El juego consistía en prometernos algo que teníamos que cumplir cuando nos volviéramos a encontrar en Menorca. Y así fue como surgió el "Cuando volvamos a encontrarnos, volveremos a felicitarnos", sellando el pacto con dos cartas, una suya y otra mía. Una carta en la que teníamos que felicitarnos el uno al otro y contarnos algo que no hubiéramos sabido a lo largo del año de la otra persona. Como una especie de secreto.
Me gustó tantísimo la idea que la llevamos a cabo durante años. Incluso a día de hoy. Sin embargo, la carta pasó a ser más simbólico y se introdujeron nuevos cambios como su beso en mi frente y mi beso en su mejilla. Algo casto, algo simple y sin maldad, pero algo que a mí hacía que me temblaran las piernas todos y cada uno de los veintiuno de junio de cada verano.
Era nuestro juego, nuestras normas, pero mi corazón el único que estaba en juego.
El problema de todo ello es que el juego de niños pequeños pasó a tomar mayor relevancia y el "cuando volvamos a encontrarnos" se convirtió en una costumbre que no hemos podido cambiar ni a día de hoy.
Hay costumbres que no se pueden cambiar simplemente por tradición, como sería la carta, sin embargo, otras costumbres se volvieron mi caos favorito.

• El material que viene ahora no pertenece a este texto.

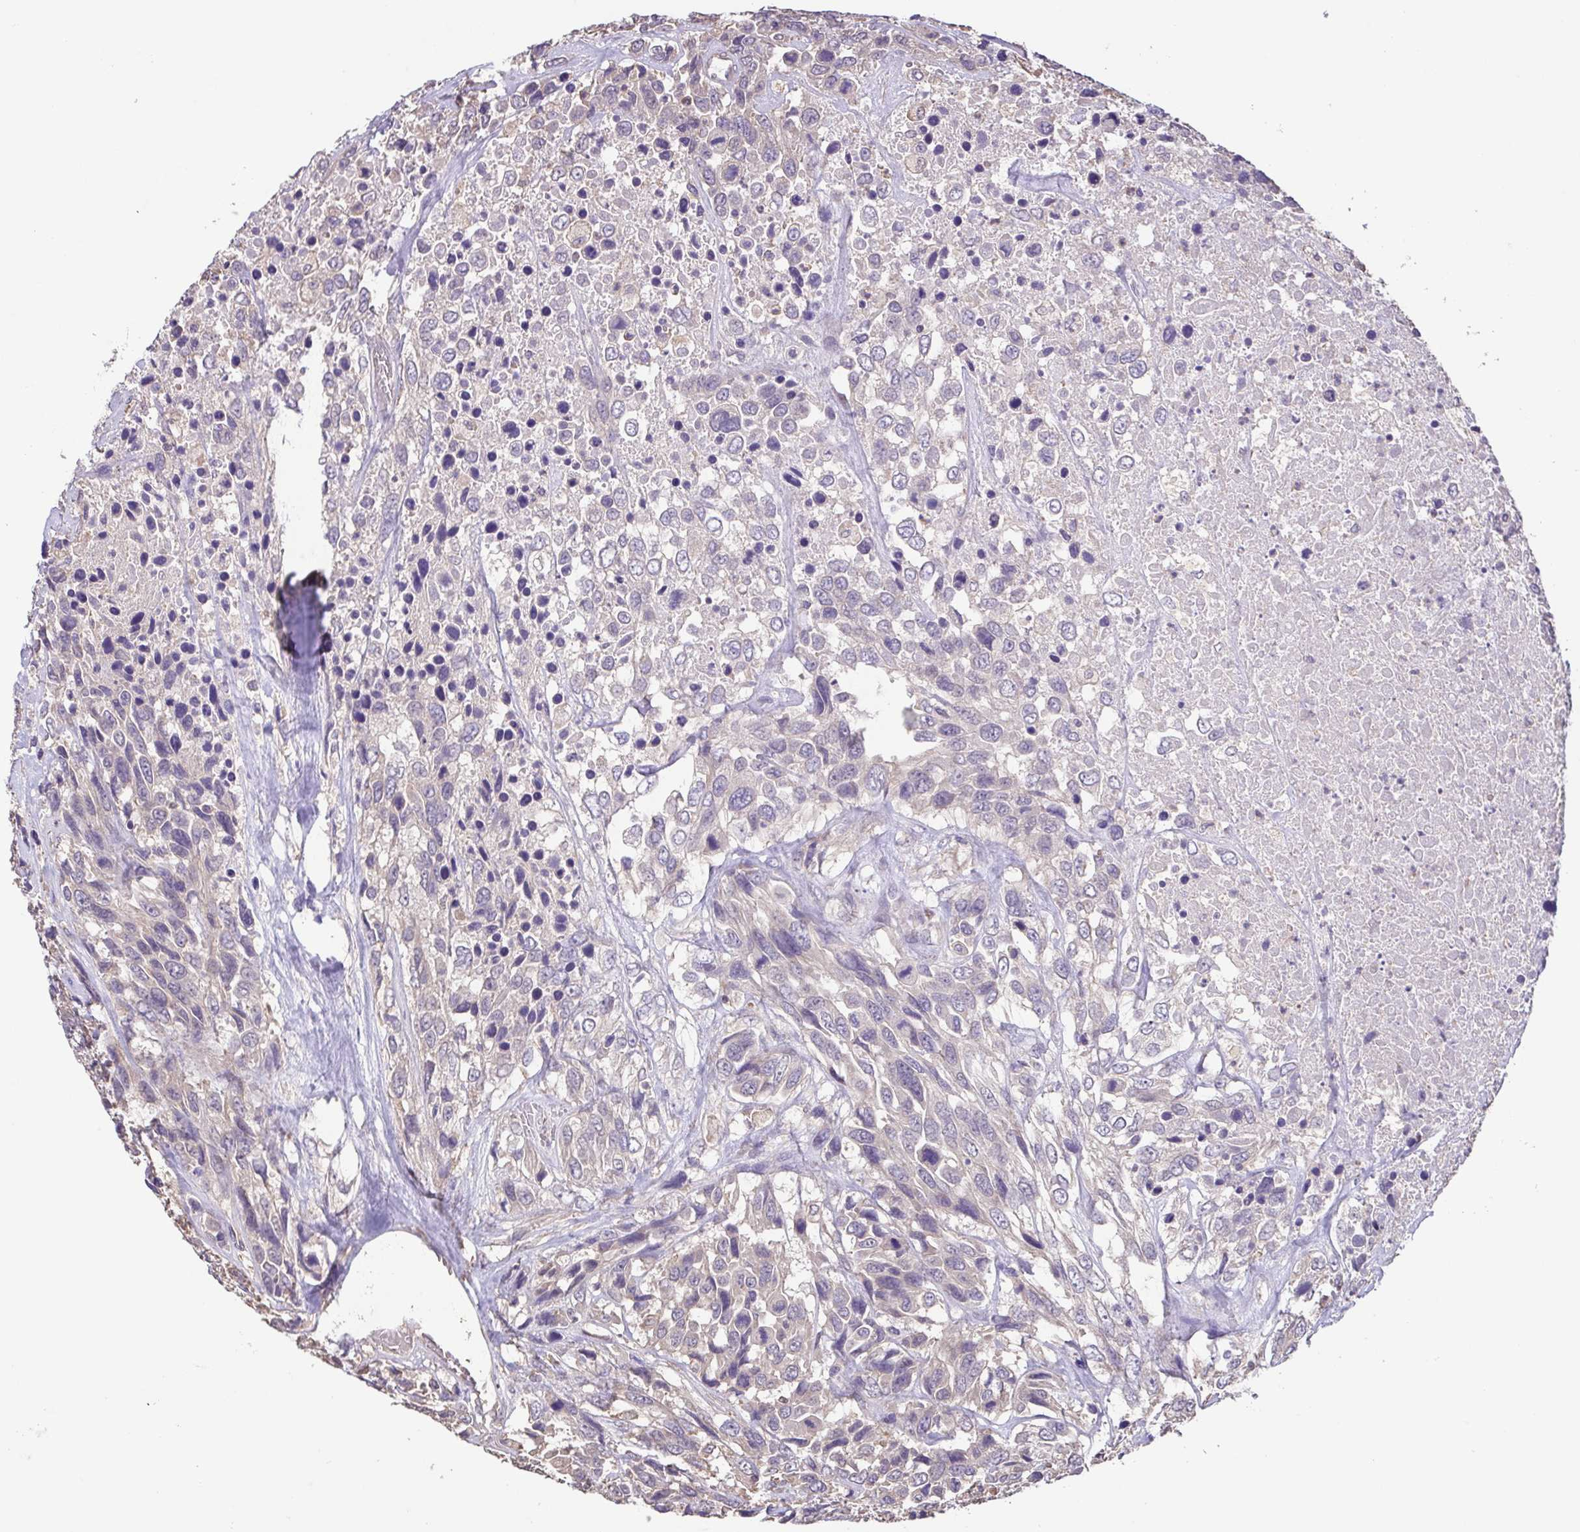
{"staining": {"intensity": "negative", "quantity": "none", "location": "none"}, "tissue": "urothelial cancer", "cell_type": "Tumor cells", "image_type": "cancer", "snomed": [{"axis": "morphology", "description": "Urothelial carcinoma, High grade"}, {"axis": "topography", "description": "Urinary bladder"}], "caption": "Tumor cells are negative for protein expression in human urothelial cancer. (Brightfield microscopy of DAB (3,3'-diaminobenzidine) immunohistochemistry (IHC) at high magnification).", "gene": "ACTRT2", "patient": {"sex": "female", "age": 70}}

A la hora de soplar las velas junto a toda la familia, primero era siempre mi turno, porque así lo estipularon las madres tras una pelea absurda que tuvimos Tyler y yo de por qué nuestro cumpleaños era más importante que el del otro y Marta y mi madre quedaron en que era mejor ceder el primer deseo de cumpleaños a la pequeña. A Tyler no le hizo ni gracia, pero creo que con mi sonrisa de felicidad le bastó para callarse para el resto de su vida.
Esta costumbre comenzaba con mi turno y después, en vez de ser sólo el de Tyler, Tyler lo cambió todo y decidió que era mejor que primero tuviera mi deseo y después lo pidiera junto a él. La cosa era que siempre tuve claro que el segundo turno era el mejor y en realidad, lo que nadie sabía es que en el primero jamás pedía un deseo, lo hacía junto a él. Justo en ese momento en el que me daba la mano por debajo de la mesa, me miraba, decía "¿Juntos?" y soplábamos fuerte. Era el deseo de ambos, ni siquiera el suyo o el mío y era especial.
Por eso cuesta cambiar tanto los "como siempre", porque para mí "como siempre" significaba estar arraigada a un pasado del que no me quería despegar porque ahí era realmente la persona más feliz de la faz de la Tierra.